A different kind of collaboration
If you have spent your career designing products built on deterministic software -- where the same input always produces the same output -- working with machine learning engineers will require a fundamental shift in how you think, communicate, and design.
I have been working alongside ML engineers at Helsing for over a year now, and the collaboration is unlike anything I experienced in consumer tech. Here is what I have learned.
Understand probabilistic thinking
The single biggest adjustment: ML systems are probabilistic, not deterministic. Your model will be right most of the time, not all of the time. This changes everything about how you design.

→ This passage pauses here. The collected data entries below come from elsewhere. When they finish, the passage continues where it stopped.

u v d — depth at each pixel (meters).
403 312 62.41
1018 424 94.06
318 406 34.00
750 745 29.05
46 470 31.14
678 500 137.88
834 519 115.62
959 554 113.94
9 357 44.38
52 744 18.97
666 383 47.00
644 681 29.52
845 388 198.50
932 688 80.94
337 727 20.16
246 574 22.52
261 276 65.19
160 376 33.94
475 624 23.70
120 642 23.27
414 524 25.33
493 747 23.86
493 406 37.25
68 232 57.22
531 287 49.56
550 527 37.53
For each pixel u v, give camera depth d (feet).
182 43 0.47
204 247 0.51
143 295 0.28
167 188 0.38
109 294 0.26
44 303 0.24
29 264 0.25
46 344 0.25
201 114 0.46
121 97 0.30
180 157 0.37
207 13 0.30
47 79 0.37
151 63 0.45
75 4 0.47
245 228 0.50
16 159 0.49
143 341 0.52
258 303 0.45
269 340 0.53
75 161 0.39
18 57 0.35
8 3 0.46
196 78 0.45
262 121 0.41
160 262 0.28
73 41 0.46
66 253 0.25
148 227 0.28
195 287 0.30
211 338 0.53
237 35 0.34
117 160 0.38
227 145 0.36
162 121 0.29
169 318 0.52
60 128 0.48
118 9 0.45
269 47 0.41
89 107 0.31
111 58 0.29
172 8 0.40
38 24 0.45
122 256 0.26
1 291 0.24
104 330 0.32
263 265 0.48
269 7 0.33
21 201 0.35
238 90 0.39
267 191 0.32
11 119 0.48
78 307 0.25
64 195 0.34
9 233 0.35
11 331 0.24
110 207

You need to ask different questions:
- What happens when the model's confidence is low?
- How do we communicate uncertainty without eroding trust?
- What does the human decision loop look like when the AI gets it wrong?
- How do we design for graceful degradation, not just happy paths?
Learn the vocabulary
You do not need to understand the math, but you need to understand the concepts. Learn what precision and recall mean. Understand the difference between false positives and false negatives and why the tradeoff between them matters for your users. Know what a confidence score represents.
When an ML engineer says "we can improve recall but it will hurt precision," you need to understand the design implications of that tradeoff immediately.
Design for the model's limitations
Every model has a performance envelope -- conditions under which it works well and conditions under which it struggles. Your job is to design interfaces that are honest about these boundaries.
This means:
- Surfacing confidence levels where appropriate
- Building in human review steps for low-confidence outputs
- Designing feedback mechanisms so users can correct the model
- Never presenting AI outputs as absolute truth
The worst AI interfaces are the ones that pretend the model is infallible.
Embrace iteration differently
In traditional product design, you iterate on the interface. In AI products, the model itself is iterating. Performance improves over time. Capabilities expand. Edge cases get handled.
This means your designs need to be resilient to changing model behavior. Build flexible layouts. Use abstraction layers. Design systems that can accommodate outputs you have not seen yet.
Ship feedback loops, not just features
The most valuable thing you can design in an AI product is not a beautiful interface. It is a feedback loop -- a mechanism that captures user corrections and channels them back into model improvement. This is where design and ML engineering converge, and it is where the real product value compounds.
Your ML engineers are not your backend team with different tools. They are partners in defining what the product can even be.